*Assignment*.
From the listing below, give again exactly the lines from the line with "Wojdynski CV June 2014 | 10 of 12" to the line with "Paper Reviewer, Information", ends included, without any pictures.

*Exercise data*.
---------------
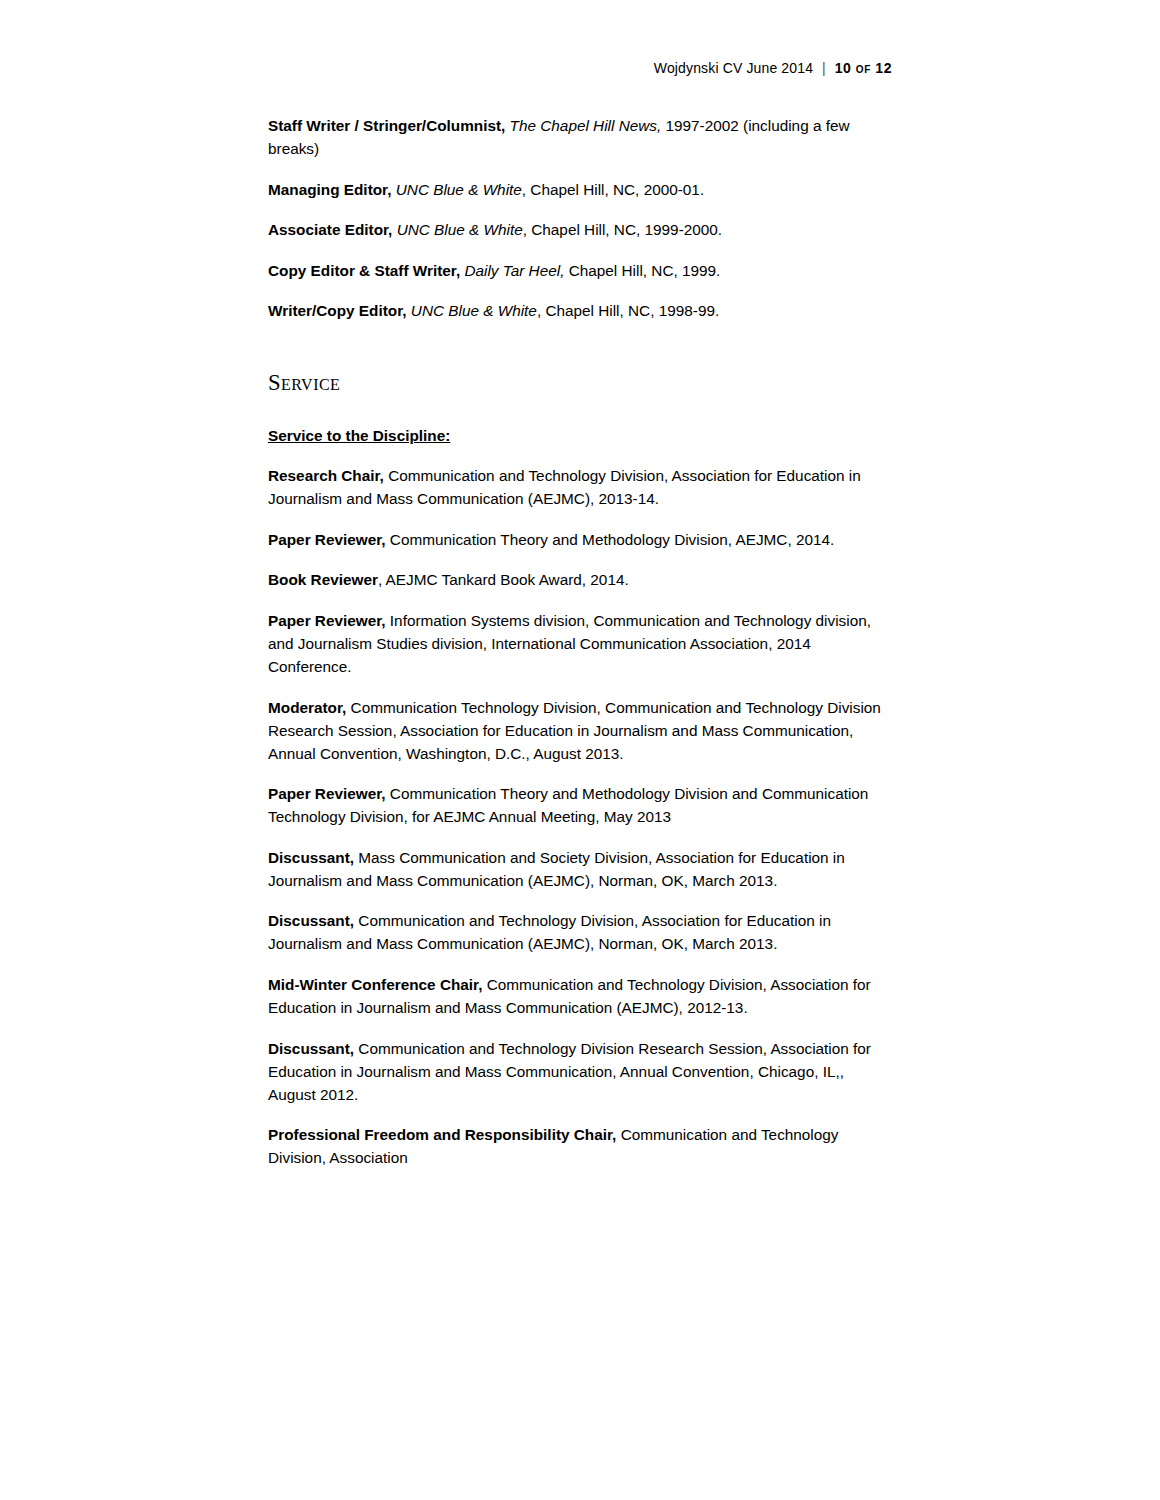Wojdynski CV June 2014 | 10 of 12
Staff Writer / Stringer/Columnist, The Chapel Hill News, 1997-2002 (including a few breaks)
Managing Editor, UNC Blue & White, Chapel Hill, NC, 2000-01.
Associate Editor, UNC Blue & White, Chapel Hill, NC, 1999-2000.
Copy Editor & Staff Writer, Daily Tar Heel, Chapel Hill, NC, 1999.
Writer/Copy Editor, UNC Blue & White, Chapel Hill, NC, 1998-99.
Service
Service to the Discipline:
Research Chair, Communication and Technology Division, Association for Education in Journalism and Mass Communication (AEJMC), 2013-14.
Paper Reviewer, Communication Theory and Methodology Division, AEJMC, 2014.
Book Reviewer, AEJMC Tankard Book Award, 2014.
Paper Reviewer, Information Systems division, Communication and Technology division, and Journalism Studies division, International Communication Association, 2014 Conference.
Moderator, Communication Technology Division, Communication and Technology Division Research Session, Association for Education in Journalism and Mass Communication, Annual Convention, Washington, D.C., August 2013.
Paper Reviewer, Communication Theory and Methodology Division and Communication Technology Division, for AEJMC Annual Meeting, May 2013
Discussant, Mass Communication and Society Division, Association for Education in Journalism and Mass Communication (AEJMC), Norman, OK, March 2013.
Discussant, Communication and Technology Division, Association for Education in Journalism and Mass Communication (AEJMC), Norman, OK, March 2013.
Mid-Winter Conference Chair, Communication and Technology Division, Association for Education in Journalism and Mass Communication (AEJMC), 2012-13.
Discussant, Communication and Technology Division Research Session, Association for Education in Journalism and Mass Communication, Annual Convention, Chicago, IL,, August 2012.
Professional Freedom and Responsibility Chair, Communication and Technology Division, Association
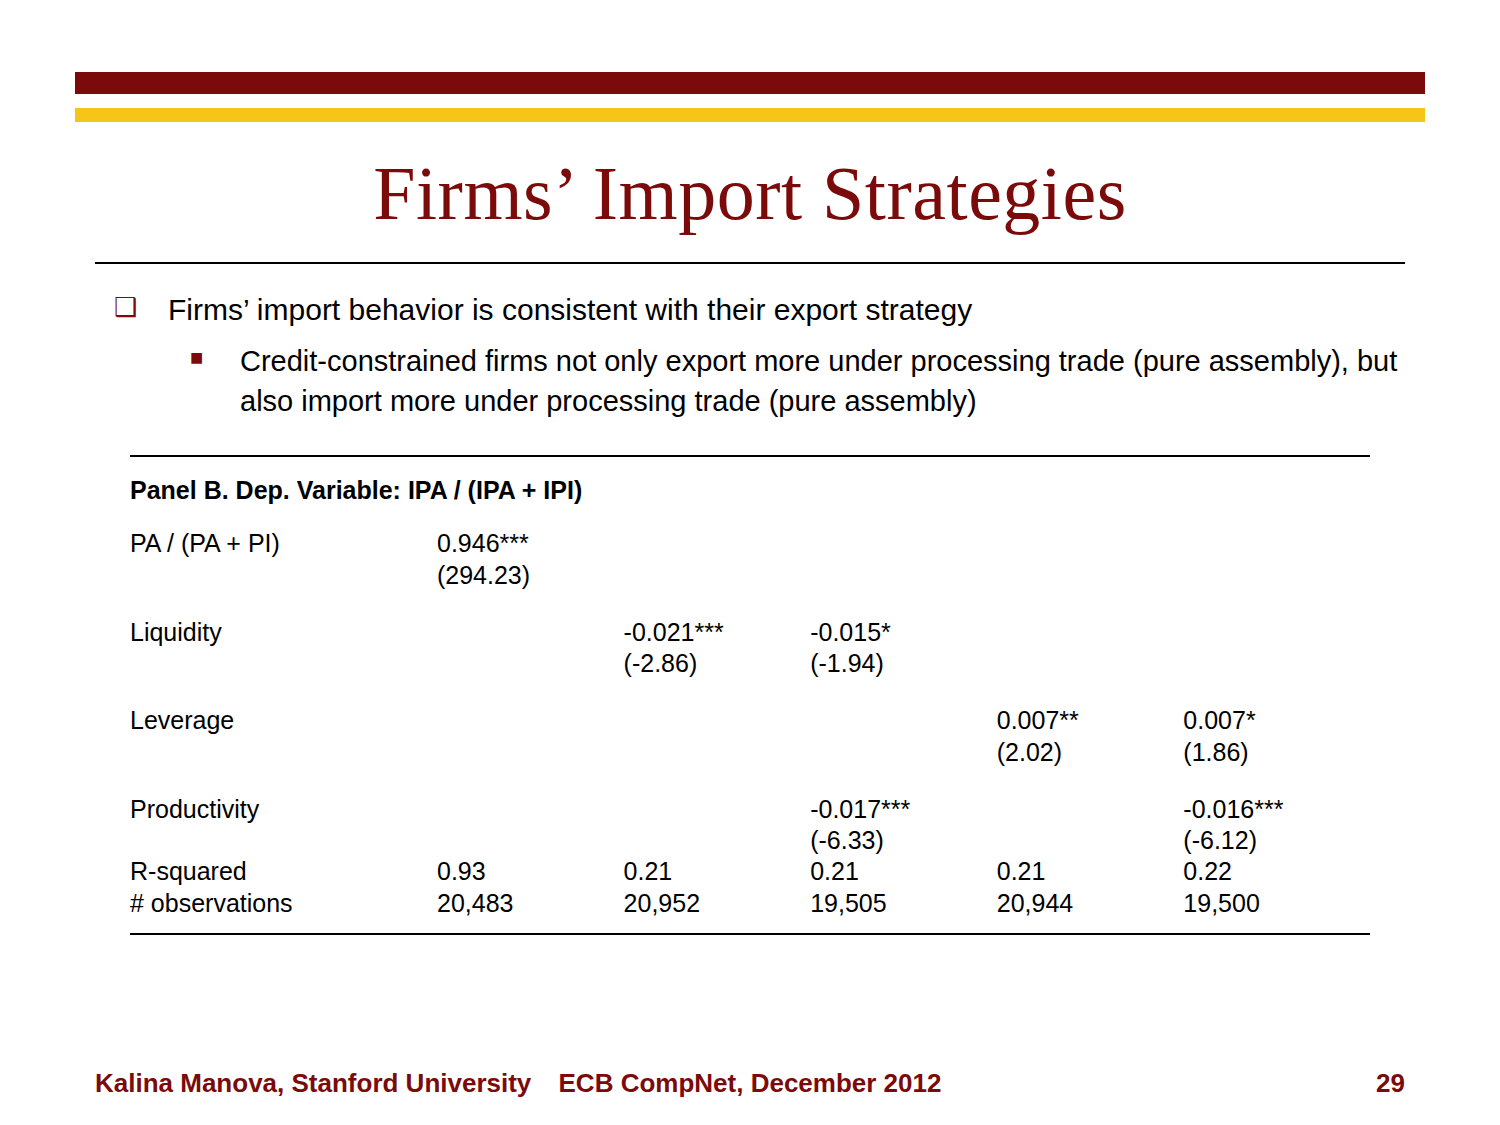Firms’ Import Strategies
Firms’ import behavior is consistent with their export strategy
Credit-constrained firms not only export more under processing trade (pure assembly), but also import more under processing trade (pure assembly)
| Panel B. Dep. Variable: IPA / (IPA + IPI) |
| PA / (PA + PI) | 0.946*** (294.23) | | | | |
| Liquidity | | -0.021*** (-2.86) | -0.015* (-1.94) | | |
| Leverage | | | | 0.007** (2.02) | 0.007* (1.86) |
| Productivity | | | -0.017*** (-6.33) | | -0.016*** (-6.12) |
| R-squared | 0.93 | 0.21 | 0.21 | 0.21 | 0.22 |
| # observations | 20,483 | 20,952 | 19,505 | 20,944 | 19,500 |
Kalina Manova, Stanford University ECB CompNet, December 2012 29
---------------
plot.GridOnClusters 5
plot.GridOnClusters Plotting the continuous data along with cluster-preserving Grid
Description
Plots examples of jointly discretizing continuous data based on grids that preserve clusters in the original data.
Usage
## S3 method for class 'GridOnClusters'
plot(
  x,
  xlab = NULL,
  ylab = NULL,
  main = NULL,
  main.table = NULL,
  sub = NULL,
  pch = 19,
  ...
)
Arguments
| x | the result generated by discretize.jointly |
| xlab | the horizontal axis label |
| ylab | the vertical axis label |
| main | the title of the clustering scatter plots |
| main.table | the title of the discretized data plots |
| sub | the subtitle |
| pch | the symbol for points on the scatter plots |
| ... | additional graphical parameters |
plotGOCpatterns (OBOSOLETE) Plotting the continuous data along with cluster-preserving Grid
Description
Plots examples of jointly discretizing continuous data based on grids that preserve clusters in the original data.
---------------
*Written answer*.
Wojdynski CV June 2014 | 10 of 12
Staff Writer / Stringer/Columnist, The Chapel Hill News, 1997-2002 (including a few breaks)
Managing Editor, UNC Blue & White, Chapel Hill, NC, 2000-01.
Associate Editor, UNC Blue & White, Chapel Hill, NC, 1999-2000.
Copy Editor & Staff Writer, Daily Tar Heel, Chapel Hill, NC, 1999.
Writer/Copy Editor, UNC Blue & White, Chapel Hill, NC, 1998-99.
Service
Service to the Discipline:
Research Chair, Communication and Technology Division, Association for Education in Journalism and Mass Communication (AEJMC), 2013-14.
Paper Reviewer, Communication Theory and Methodology Division, AEJMC, 2014.
Book Reviewer, AEJMC Tankard Book Award, 2014.
Paper Reviewer, Information Systems division, Communication and Technology division, and Journalism Studies division, International Communication Association, 2014 Conference.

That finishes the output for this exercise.